#### [Problem details]
Output range, inclusive: from the line containing "38: (668, 102, 1.90)" to the line containing "47: (617, 62, 1.90)". Restate those lines from the data below word for word and only those.

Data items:
::::::

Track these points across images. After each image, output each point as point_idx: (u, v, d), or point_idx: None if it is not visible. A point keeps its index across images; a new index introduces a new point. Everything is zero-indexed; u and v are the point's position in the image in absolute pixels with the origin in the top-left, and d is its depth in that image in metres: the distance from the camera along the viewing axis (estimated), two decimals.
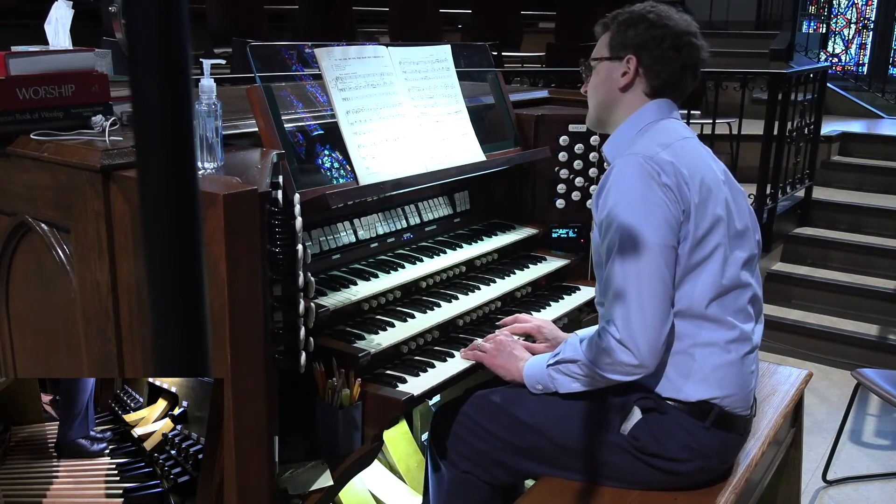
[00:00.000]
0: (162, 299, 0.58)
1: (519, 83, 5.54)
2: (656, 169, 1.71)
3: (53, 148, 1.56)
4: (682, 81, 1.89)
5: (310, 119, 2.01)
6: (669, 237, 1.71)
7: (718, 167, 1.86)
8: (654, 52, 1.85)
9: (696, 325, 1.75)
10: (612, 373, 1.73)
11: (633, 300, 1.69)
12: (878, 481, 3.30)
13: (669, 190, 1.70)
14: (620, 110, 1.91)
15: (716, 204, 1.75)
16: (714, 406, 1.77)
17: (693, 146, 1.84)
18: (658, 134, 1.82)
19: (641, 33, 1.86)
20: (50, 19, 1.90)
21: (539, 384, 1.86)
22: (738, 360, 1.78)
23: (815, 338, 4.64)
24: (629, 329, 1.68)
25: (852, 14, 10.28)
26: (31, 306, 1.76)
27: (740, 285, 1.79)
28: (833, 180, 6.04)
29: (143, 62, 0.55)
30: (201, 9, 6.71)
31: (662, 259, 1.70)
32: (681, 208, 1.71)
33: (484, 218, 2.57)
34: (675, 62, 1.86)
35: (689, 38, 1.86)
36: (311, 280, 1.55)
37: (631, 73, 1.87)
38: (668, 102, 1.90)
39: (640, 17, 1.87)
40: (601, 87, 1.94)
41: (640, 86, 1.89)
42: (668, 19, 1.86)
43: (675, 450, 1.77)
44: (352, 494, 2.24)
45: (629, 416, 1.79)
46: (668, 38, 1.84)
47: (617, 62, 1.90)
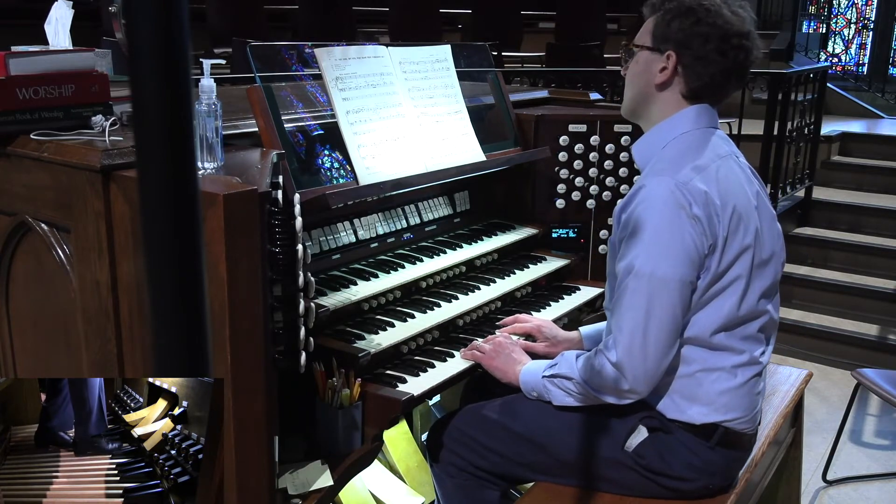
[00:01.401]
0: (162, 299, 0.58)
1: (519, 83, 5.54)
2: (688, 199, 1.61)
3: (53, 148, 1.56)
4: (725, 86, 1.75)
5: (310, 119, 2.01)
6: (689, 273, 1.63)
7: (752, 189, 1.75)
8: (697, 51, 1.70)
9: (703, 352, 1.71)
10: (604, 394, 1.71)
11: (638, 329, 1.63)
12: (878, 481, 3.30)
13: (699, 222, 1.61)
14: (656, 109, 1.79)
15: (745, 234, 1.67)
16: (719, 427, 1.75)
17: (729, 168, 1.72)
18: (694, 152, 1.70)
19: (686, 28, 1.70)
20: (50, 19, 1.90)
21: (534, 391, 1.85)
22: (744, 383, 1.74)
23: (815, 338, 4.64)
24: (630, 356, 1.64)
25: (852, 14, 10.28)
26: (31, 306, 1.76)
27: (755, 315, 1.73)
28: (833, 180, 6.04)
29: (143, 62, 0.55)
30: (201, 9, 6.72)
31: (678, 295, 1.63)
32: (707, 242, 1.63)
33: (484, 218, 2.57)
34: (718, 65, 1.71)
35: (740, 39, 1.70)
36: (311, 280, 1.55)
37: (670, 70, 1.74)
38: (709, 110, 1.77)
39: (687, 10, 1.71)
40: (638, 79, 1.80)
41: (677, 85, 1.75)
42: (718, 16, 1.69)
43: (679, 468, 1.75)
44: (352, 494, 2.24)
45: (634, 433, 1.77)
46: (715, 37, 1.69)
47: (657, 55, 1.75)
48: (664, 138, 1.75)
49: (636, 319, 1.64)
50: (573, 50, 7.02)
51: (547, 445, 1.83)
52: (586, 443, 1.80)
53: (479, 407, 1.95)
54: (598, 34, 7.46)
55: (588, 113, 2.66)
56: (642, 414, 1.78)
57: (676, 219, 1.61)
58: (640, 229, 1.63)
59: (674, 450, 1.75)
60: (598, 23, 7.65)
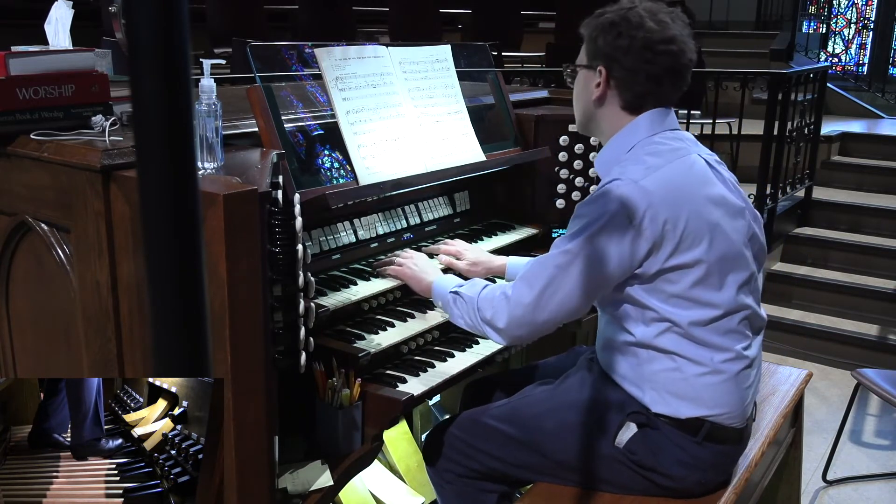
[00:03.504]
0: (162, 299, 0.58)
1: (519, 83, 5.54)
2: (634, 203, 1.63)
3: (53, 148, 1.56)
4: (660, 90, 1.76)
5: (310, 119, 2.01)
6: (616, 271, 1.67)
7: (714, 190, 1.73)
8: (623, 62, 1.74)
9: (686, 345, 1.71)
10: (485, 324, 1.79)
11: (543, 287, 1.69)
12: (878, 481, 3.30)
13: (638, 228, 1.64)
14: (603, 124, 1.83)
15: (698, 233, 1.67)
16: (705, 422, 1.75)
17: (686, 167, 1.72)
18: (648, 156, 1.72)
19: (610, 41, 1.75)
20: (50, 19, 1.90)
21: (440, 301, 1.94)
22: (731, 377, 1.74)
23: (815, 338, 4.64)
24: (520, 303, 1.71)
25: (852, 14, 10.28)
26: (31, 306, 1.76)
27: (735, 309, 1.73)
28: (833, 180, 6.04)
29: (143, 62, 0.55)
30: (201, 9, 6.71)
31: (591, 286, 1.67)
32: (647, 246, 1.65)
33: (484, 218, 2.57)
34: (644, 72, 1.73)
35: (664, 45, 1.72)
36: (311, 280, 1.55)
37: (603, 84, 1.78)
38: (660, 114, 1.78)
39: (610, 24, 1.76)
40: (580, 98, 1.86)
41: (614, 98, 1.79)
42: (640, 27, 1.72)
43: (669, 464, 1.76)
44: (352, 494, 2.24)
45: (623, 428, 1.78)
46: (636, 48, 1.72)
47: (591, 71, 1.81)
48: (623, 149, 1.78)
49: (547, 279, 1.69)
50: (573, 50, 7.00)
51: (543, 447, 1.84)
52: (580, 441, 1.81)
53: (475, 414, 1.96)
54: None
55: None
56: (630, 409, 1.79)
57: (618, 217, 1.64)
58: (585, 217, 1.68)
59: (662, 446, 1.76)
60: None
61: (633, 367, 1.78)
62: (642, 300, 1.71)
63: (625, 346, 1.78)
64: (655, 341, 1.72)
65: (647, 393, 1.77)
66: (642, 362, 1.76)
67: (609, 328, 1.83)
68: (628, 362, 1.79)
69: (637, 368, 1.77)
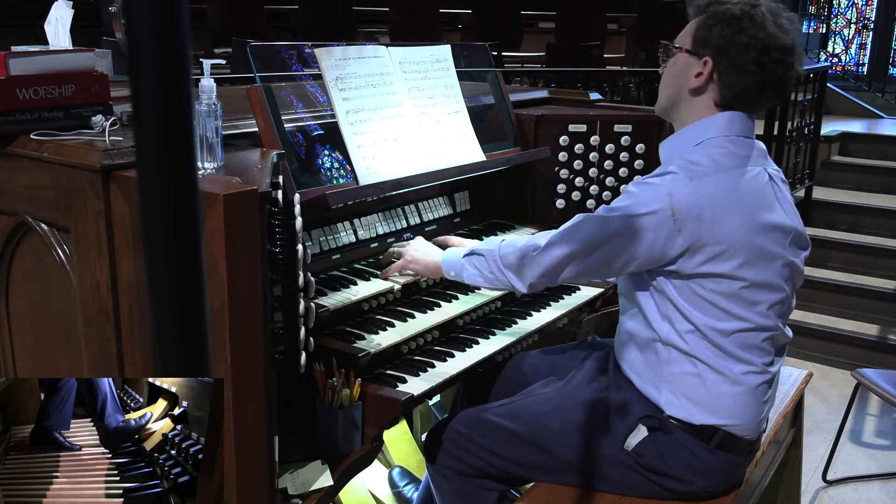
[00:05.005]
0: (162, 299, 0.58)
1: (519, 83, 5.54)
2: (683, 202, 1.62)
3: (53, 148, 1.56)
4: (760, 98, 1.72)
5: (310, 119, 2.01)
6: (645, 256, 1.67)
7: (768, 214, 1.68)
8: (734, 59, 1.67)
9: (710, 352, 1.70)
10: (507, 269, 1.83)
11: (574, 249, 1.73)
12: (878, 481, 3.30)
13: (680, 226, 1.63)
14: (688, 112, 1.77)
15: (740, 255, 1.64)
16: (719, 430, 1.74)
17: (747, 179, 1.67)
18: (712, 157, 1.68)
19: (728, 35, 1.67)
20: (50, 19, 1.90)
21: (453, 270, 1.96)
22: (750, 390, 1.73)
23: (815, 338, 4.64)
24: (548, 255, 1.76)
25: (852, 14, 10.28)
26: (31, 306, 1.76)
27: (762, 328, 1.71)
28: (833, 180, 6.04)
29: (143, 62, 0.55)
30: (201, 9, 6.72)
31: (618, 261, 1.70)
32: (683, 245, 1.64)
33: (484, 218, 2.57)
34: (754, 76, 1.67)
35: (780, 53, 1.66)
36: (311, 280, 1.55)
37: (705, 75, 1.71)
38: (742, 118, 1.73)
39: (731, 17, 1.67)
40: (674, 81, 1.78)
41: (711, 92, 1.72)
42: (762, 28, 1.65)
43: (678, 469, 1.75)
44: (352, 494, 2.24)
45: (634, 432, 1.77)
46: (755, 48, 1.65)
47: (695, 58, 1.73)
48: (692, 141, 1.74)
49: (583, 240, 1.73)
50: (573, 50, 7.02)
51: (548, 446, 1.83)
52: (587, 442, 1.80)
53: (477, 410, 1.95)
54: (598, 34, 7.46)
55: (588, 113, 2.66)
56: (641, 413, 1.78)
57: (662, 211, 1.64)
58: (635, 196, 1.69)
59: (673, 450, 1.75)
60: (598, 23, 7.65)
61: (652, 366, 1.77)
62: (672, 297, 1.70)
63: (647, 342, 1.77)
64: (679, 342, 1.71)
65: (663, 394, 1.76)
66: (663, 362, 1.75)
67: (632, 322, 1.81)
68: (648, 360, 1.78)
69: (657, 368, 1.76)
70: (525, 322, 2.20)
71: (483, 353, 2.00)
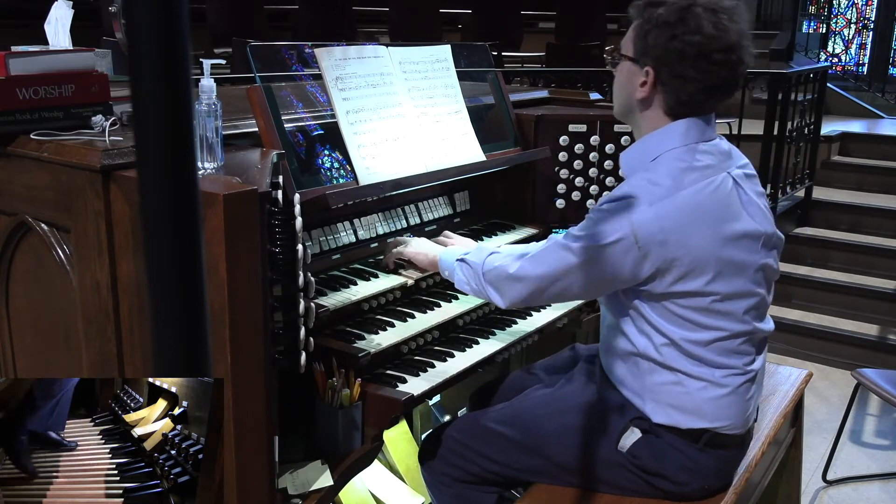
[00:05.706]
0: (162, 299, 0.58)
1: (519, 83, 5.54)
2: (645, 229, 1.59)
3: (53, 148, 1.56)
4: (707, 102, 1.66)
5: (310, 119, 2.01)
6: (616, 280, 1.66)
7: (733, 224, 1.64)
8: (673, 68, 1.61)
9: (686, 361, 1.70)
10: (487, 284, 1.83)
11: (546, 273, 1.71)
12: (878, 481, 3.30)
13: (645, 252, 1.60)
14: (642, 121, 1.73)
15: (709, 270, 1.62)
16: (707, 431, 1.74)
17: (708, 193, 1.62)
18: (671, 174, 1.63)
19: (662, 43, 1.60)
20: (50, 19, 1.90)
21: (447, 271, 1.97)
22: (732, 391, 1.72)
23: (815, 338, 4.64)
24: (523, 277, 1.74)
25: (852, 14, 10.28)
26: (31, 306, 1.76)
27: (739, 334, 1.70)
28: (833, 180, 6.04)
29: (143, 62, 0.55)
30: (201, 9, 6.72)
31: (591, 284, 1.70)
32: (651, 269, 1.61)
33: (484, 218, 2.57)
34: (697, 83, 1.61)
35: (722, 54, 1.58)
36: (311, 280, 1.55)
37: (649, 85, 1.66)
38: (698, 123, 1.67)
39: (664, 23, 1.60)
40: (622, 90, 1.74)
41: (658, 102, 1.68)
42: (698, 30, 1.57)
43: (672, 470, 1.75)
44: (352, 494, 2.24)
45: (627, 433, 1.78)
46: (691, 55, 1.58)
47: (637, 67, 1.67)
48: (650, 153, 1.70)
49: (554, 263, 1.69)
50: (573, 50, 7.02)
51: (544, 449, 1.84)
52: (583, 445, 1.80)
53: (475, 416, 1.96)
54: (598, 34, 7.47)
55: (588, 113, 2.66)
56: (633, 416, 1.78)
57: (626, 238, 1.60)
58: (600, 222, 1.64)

::::::

#### [Solution for this task]
38: (668, 102, 1.90)
39: (640, 17, 1.87)
40: (601, 87, 1.94)
41: (640, 86, 1.89)
42: (668, 19, 1.86)
43: (675, 450, 1.77)
44: (352, 494, 2.24)
45: (629, 416, 1.79)
46: (668, 38, 1.84)
47: (617, 62, 1.90)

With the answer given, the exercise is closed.